We want to give proof of having executed a defined computation, and that this computation will have to belong to a specific class of problems. How do we express the computation that we need to prove?
By reading some of the previous posts, we now understand that the computation has to belong to the class of problems whose solutions can be verified by a computer in finite time, once we know those solutions. To be able to handle them in our “Pinocchio” zk-Snark, we’ll express our computation as a QAP, a “Quadratic Arithmetic Program”. A Quadratic Arithmetic Program is an equation composed by a vector of values and three vectors of polynomials. As it is not intuitive to express a generic computation directly as a QAP, we’ll need to get to that through a series of steps.

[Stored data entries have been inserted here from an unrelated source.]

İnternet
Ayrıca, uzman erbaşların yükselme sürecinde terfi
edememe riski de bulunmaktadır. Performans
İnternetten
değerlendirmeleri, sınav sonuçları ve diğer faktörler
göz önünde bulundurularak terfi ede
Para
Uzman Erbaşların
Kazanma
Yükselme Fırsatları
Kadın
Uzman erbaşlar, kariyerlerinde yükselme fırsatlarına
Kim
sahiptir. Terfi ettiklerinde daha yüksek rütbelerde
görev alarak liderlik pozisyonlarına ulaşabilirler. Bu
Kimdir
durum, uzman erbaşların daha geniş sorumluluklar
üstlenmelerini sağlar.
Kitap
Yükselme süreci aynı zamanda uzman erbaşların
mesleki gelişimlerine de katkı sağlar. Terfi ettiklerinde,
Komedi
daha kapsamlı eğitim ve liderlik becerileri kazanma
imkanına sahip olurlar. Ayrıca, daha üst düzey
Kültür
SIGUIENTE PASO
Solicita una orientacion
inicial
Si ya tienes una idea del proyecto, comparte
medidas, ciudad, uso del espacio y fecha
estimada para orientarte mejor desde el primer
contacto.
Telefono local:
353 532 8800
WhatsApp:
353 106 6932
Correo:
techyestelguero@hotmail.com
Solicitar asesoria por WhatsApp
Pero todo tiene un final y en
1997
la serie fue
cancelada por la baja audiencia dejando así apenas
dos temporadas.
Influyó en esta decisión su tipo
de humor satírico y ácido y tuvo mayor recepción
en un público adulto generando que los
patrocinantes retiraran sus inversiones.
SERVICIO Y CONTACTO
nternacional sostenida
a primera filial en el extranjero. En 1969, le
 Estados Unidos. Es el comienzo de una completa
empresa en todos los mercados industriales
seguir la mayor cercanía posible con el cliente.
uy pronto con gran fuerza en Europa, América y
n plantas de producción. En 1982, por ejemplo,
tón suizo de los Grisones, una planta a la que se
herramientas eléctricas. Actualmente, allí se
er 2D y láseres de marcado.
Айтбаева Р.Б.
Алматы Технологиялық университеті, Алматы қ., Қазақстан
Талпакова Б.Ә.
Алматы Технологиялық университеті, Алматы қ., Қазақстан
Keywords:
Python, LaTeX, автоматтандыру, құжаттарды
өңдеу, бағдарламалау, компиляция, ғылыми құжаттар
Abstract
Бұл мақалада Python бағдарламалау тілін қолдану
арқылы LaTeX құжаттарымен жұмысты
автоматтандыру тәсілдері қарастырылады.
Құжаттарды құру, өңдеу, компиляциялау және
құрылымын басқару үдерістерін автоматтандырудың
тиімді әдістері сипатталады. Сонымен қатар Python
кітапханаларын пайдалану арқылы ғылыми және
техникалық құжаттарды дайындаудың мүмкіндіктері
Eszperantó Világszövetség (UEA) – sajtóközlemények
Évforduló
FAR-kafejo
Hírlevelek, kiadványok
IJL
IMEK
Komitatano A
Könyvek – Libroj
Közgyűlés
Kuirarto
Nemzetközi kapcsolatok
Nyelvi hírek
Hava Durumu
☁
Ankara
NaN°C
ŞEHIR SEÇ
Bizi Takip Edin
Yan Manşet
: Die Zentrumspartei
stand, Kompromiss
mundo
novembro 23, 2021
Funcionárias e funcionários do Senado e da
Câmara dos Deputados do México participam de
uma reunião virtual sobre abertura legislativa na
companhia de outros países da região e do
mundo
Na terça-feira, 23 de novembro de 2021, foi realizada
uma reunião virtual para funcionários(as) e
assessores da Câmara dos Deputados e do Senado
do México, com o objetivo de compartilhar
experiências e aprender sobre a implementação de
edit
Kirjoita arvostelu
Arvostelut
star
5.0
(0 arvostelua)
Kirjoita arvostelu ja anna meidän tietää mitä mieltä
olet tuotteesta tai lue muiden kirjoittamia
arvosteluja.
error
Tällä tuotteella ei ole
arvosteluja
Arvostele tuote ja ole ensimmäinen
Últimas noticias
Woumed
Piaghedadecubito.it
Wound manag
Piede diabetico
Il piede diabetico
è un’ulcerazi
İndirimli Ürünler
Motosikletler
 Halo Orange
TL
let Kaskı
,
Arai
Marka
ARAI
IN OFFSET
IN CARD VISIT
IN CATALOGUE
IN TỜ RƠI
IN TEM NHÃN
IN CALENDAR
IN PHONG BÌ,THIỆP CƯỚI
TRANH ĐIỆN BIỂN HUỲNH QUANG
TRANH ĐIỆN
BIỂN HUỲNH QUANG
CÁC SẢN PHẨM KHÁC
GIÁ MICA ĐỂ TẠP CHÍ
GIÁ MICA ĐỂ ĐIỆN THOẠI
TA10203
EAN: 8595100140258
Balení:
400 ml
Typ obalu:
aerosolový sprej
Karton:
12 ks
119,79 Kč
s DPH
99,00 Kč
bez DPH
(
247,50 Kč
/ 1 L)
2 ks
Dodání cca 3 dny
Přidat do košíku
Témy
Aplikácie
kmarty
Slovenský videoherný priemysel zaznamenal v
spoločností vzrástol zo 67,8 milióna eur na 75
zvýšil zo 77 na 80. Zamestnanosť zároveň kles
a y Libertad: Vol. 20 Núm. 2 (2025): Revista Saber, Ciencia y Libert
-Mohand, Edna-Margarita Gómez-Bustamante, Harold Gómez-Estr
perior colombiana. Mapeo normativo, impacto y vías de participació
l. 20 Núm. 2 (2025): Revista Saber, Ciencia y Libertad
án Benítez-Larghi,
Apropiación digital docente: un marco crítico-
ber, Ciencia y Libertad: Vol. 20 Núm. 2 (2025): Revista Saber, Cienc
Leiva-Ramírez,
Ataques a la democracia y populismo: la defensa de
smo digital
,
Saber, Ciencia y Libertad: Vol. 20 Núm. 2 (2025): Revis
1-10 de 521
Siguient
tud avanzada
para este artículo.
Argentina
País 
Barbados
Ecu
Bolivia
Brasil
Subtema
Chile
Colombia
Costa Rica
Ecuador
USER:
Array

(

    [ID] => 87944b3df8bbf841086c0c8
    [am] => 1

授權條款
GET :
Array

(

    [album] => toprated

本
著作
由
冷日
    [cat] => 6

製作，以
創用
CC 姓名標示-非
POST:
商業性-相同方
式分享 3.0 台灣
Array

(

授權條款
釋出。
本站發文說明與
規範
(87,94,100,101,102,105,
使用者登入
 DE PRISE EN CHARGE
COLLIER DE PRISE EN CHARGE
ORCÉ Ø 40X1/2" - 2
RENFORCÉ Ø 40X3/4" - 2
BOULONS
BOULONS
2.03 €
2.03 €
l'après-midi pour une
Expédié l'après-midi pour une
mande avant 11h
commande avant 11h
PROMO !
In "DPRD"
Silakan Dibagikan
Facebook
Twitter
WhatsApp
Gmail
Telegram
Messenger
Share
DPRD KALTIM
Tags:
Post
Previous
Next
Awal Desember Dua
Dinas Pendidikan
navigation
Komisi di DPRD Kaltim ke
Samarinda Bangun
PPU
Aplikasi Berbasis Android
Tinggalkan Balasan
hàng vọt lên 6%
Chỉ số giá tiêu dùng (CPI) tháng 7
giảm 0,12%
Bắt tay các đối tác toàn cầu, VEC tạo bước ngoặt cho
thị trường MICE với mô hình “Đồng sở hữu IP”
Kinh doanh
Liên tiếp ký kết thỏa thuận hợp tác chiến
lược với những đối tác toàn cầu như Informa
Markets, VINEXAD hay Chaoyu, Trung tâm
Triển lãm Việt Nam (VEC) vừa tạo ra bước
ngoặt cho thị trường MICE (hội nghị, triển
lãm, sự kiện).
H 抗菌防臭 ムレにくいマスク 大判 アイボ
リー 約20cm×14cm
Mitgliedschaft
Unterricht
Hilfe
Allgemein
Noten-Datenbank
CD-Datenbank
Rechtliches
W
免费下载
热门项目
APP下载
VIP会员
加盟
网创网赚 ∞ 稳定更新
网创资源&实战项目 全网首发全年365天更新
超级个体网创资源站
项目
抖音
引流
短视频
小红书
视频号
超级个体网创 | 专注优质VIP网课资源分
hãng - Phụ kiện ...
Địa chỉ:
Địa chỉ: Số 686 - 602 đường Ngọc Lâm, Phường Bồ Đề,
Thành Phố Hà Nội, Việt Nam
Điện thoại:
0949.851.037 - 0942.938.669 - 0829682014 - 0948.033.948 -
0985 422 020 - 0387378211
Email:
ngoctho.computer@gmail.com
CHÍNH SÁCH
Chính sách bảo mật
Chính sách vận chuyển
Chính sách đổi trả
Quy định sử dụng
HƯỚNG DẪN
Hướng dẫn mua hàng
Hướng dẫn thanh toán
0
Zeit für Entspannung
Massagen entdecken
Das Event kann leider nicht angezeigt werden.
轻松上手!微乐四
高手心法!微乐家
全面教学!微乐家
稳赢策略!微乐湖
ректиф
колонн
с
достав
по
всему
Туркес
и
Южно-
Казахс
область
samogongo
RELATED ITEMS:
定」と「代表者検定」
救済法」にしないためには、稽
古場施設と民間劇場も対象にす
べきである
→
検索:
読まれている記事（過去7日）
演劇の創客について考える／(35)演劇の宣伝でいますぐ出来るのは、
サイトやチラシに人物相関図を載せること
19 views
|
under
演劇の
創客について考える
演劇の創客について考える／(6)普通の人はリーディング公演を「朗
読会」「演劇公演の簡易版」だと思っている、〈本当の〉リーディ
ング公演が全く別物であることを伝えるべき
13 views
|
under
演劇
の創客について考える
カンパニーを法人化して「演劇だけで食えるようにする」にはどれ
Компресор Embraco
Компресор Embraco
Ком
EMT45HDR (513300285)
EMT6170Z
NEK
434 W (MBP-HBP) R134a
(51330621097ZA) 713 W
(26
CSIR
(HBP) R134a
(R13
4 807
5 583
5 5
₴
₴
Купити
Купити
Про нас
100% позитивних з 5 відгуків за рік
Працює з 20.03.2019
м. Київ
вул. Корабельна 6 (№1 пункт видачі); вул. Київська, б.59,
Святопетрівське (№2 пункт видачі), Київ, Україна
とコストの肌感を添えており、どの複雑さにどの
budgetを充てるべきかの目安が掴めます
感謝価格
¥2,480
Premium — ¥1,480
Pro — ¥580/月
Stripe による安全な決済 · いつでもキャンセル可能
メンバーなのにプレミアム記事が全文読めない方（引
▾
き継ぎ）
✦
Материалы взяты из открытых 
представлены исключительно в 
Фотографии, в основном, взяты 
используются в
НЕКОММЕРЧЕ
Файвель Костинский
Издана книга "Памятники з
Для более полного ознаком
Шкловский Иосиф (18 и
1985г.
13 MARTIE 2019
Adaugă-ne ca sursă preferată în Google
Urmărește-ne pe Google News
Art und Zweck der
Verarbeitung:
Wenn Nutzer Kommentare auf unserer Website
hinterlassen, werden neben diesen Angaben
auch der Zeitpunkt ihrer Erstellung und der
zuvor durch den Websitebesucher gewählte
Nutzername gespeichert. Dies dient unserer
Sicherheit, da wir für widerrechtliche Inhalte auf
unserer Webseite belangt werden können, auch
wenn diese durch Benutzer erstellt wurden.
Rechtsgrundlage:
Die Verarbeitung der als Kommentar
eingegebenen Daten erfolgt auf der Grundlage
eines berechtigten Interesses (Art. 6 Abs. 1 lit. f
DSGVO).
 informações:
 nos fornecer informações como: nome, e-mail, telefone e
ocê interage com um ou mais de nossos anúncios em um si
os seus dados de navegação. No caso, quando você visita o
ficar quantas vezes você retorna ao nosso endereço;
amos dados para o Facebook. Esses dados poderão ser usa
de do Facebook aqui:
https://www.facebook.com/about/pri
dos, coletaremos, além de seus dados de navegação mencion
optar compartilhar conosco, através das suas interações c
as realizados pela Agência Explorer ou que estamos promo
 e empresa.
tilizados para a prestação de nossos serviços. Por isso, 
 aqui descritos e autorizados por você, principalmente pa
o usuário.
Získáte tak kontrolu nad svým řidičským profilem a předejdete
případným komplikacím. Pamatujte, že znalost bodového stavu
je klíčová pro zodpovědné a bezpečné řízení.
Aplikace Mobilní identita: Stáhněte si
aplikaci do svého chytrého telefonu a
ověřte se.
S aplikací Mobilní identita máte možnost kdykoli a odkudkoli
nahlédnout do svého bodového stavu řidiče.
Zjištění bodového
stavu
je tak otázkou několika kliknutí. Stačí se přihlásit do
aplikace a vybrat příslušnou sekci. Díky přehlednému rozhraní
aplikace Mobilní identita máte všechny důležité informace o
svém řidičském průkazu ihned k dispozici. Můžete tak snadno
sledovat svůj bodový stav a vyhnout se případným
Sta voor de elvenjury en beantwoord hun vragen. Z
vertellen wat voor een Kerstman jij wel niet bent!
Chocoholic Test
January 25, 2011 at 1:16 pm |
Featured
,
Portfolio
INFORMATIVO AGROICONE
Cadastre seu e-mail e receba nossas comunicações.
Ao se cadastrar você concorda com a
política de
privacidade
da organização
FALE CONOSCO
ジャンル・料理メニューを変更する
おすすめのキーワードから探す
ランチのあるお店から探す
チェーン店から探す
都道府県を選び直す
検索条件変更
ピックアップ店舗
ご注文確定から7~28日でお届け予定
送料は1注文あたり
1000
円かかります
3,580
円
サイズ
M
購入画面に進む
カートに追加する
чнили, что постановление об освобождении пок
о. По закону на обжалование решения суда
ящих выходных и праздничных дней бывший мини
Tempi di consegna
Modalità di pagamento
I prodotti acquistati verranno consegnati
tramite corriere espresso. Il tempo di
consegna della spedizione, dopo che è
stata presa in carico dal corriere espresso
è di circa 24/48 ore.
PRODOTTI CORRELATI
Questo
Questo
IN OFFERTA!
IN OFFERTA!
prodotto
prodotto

First challenge: writing our computation
We’ll start by expressing our computation in a programming language that has some limitations: we can only use variable assignment and then add and multiply operators. Variables are immutable, and we can’t use unbounded loops. The language can only handle integers modulo p, where p is a large number, e.g.: 0, 1, 2, …, 21888242871839275222246405745257275088696311157297823662689037894645226208583.
It’s essential we understand this well: because we can only use this programming language, if the computation that we want to prove was originally written in a Turing-complete language, we’ll have to translate it, and in doing that we can only use fixed size variables, no unbounded cycle, only sums and multiplications, a determined number of computational steps, ...
Ok, so let’s look at an example of what we can write with this language:
y = (x+z)^2 + z +1
Ok ok, not that cool, I know! At a first glance, it looks like a very poor programming language indeed. But we can actually expand it a lot, by using a few tricks: we can express a variable x in its binary format, by assigning one variable to each of the needed powers of 2:
x = k*2^3 + v*2^2 + r * 2 + z.
At this point, we can use the binary variable k, v, r, z to express conditionals and comparisons as we would do with signals in digital electronics. By using this trick, we can map conditionals, comparisons, etc of variables, to sums and multiplications of their bit representations.
Also, another trick to reduce complexity of proof calculation, is to use our knowledge of the witnesses. So, if we need to calculate a division, say y= x/w, we could simply write in our computation that we know a y, such that x=z*y, and that z =! 0. This way, if we can prove our computation, made just of a non-zero condition and a multiplication, we’ll have proven that we calculated y= x/w without the need of implementing division in our limited language. In other words, in our example the fact that we divided x by w, is proven by our ability to prove that we know a y that is the result of that division. Please note, that we can also implement “real” divisions in our limited language, because we operate on a finite field, and in a finite field we can express division as a series of multiplications (see “Fermat’s little theorem” if you want to learn a bit more about this).
So, to wrap things up: we are building our computation over a limited programming language, and we can extend it to support more complex computations by putting together its components.